**Project 3: Web APIs & Classification Part 1 - Data Extracting**

# Problem statement

Using data obtained from webscraping, to train a classifier to predict which subreddit a given post came from.

I will be scraping data from www.reddit.com. 2 subreddit will be selected and 1000 posts(each) will be scraped.

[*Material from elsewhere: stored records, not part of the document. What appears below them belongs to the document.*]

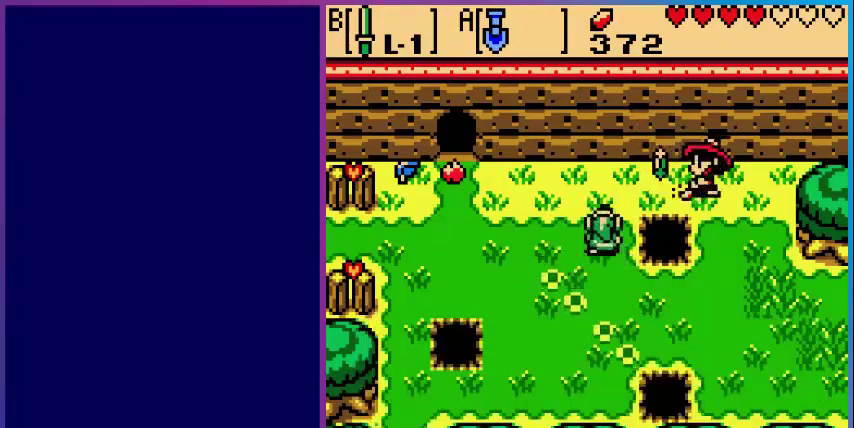
{"buttons": ["DPAD_LEFT"], "events": [[280, "DPAD_RIGHT", "down"], [320, "DPAD_UP", "up"], [400, "B", "down"], [400, "DPAD_RIGHT", "up"], [440, "DPAD_DOWN", "down"], [440, "DPAD_LEFT", "down"], [480, "DPAD_DOWN", "up"], [520, "B", "up"]]}
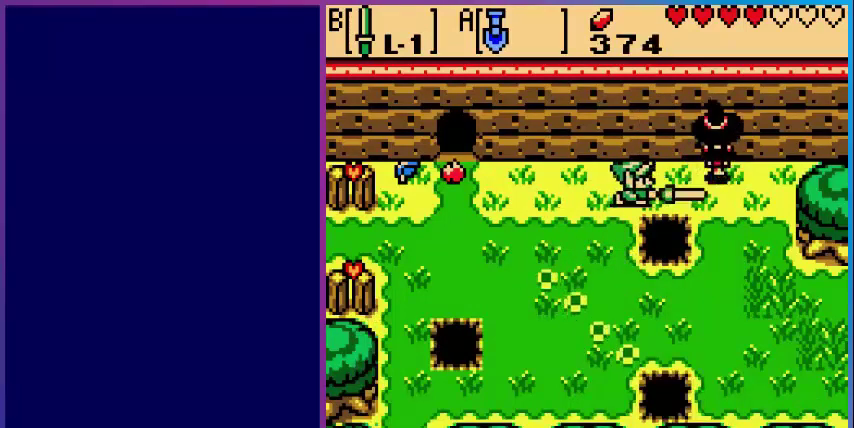
{"buttons": ["DPAD_LEFT"], "events": []}
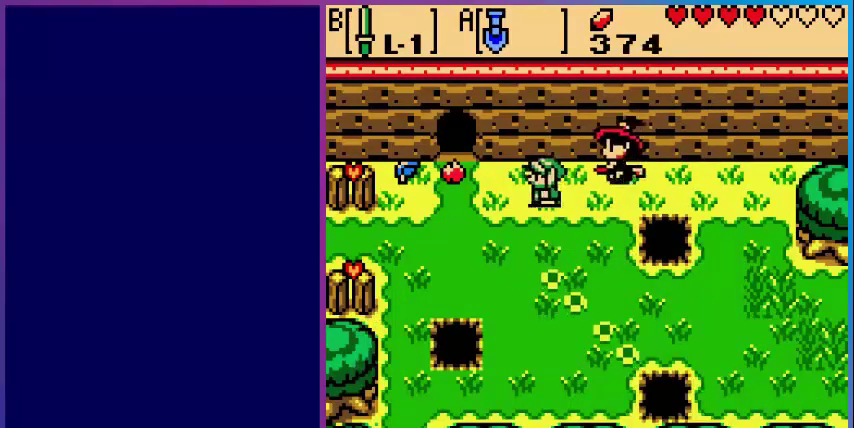
{"buttons": ["DPAD_LEFT"], "events": []}
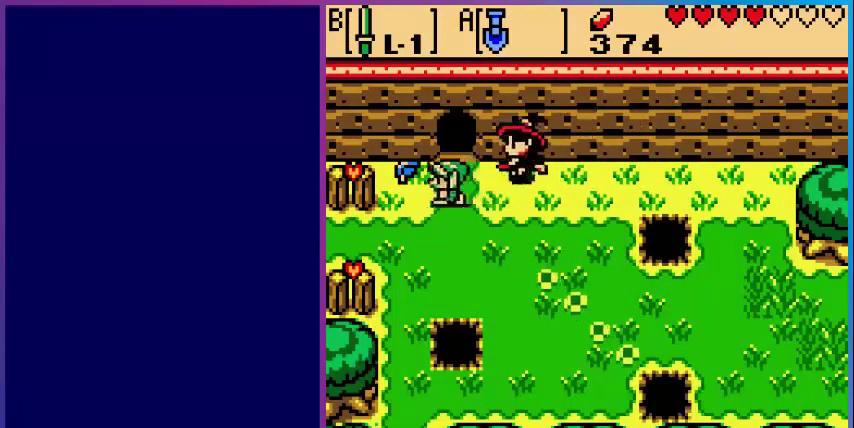
{"buttons": ["DPAD_DOWN"], "events": [[200, "B", "down"], [360, "DPAD_LEFT", "up"], [440, "B", "up"], [480, "DPAD_DOWN", "down"]]}
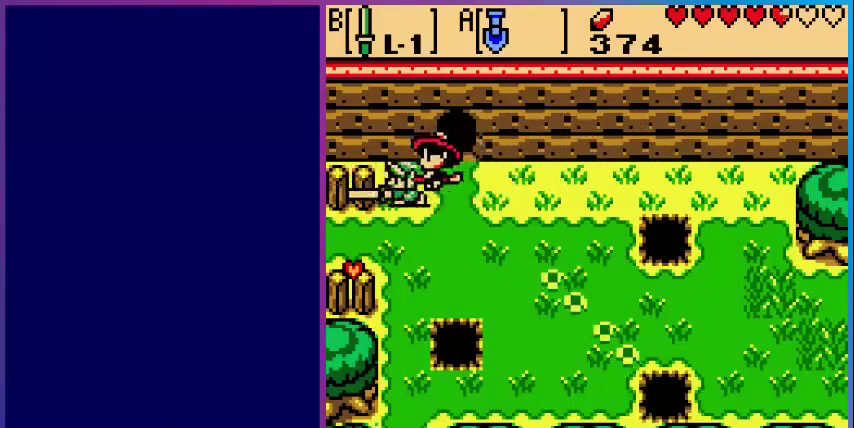
{"buttons": ["DPAD_DOWN"], "events": [[160, "DPAD_LEFT", "down"], [200, "DPAD_LEFT", "up"], [240, "B", "down"], [400, "B", "up"]]}
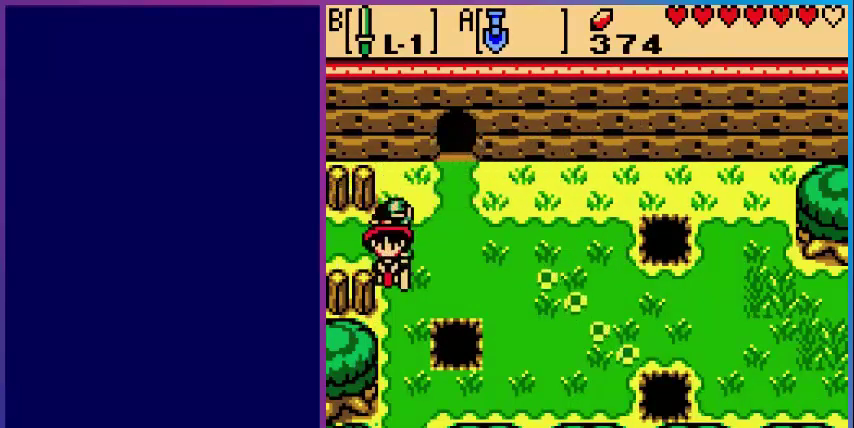
{"buttons": ["DPAD_DOWN"], "events": []}
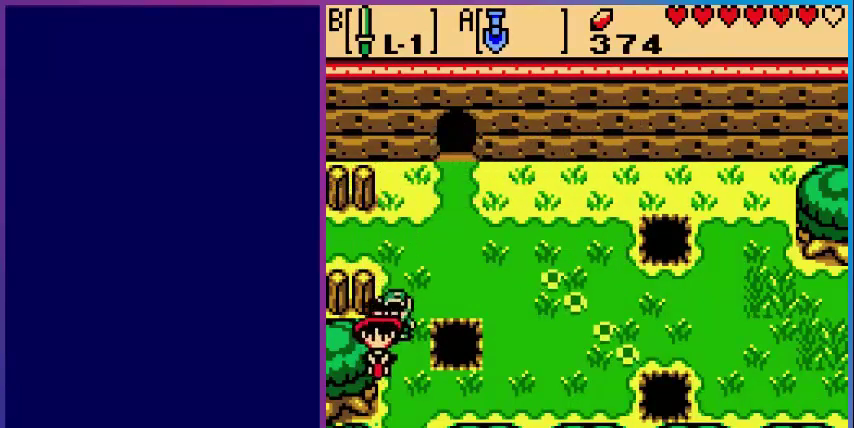
{"buttons": [], "events": [[200, "B", "down"], [360, "B", "up"], [360, "DPAD_DOWN", "up"]]}
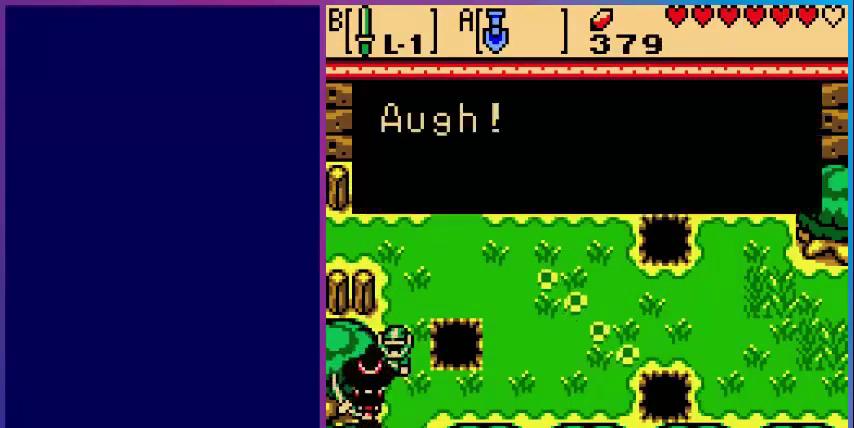
{"buttons": [], "events": [[40, "DPAD_DOWN", "down"], [120, "DPAD_DOWN", "up"], [320, "A", "down"], [480, "A", "up"]]}
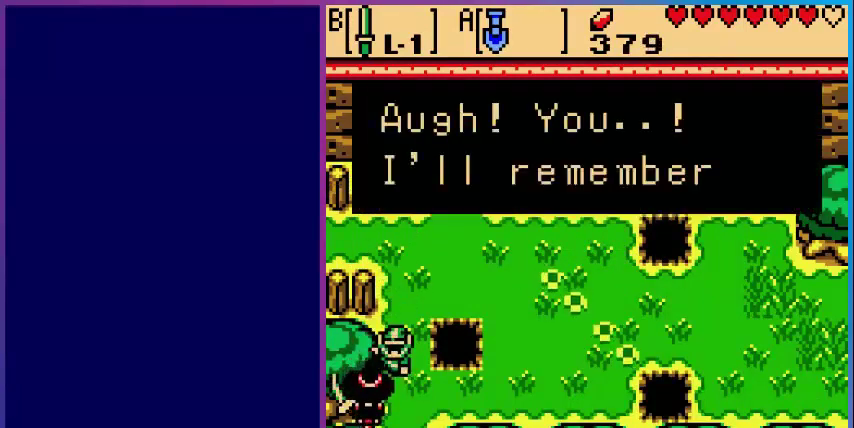
{"buttons": ["A"], "events": [[80, "A", "down"], [240, "A", "up"], [400, "A", "down"]]}
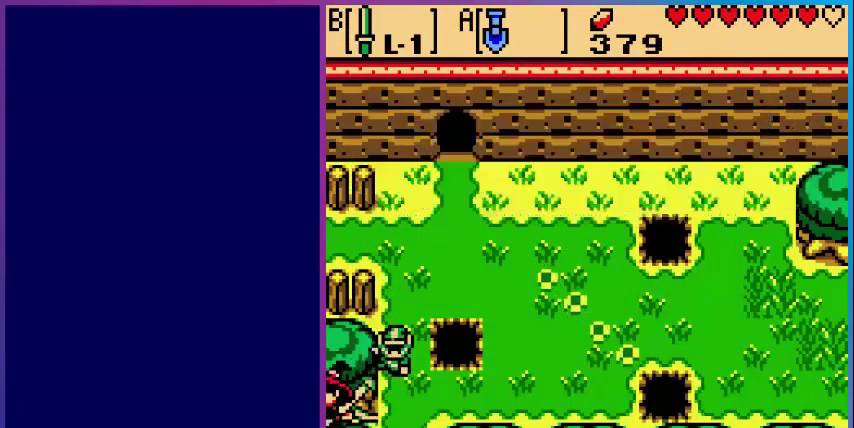
{"buttons": ["DPAD_DOWN"], "events": [[80, "A", "up"], [200, "A", "down"], [280, "A", "up"], [400, "DPAD_DOWN", "down"]]}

The data from the post will then be fed to classifier models for training and to used to predict the subreddit which the testing post is from.

In [1]:
import requests
import random
import time
from bs4 import BeautifulSoup
import pandas as pd
from scrapy.selector import Selector
from scrapy.http import HtmlResponse

# Data Collection / Web Scaping

Selected subreddits are Parenting and Childfree.<br>
<br>
Parenting subreddit discusses mainly on the issues pertaining to raising a child. Childfree mainly discusses events that prompts people not to have child. These 2 subreddit shares many similar words but the context is different. Target to scape 1000 posts from each subreddit. These will be further split into training and testing data.

## Parenting subreddit

Adding new.json ensures we will not have issues to scape 1000 posts. 

In [2]:
url = 'https://www.reddit.com/r/Parenting/new.json'
response = requests.get(url,headers={'User-agent': 'Pony Inc 1.0'}) # user-agent is required as reddit had blocked python webscaping.
response

<Response [200]>

200 code represents the link is working and connection is through.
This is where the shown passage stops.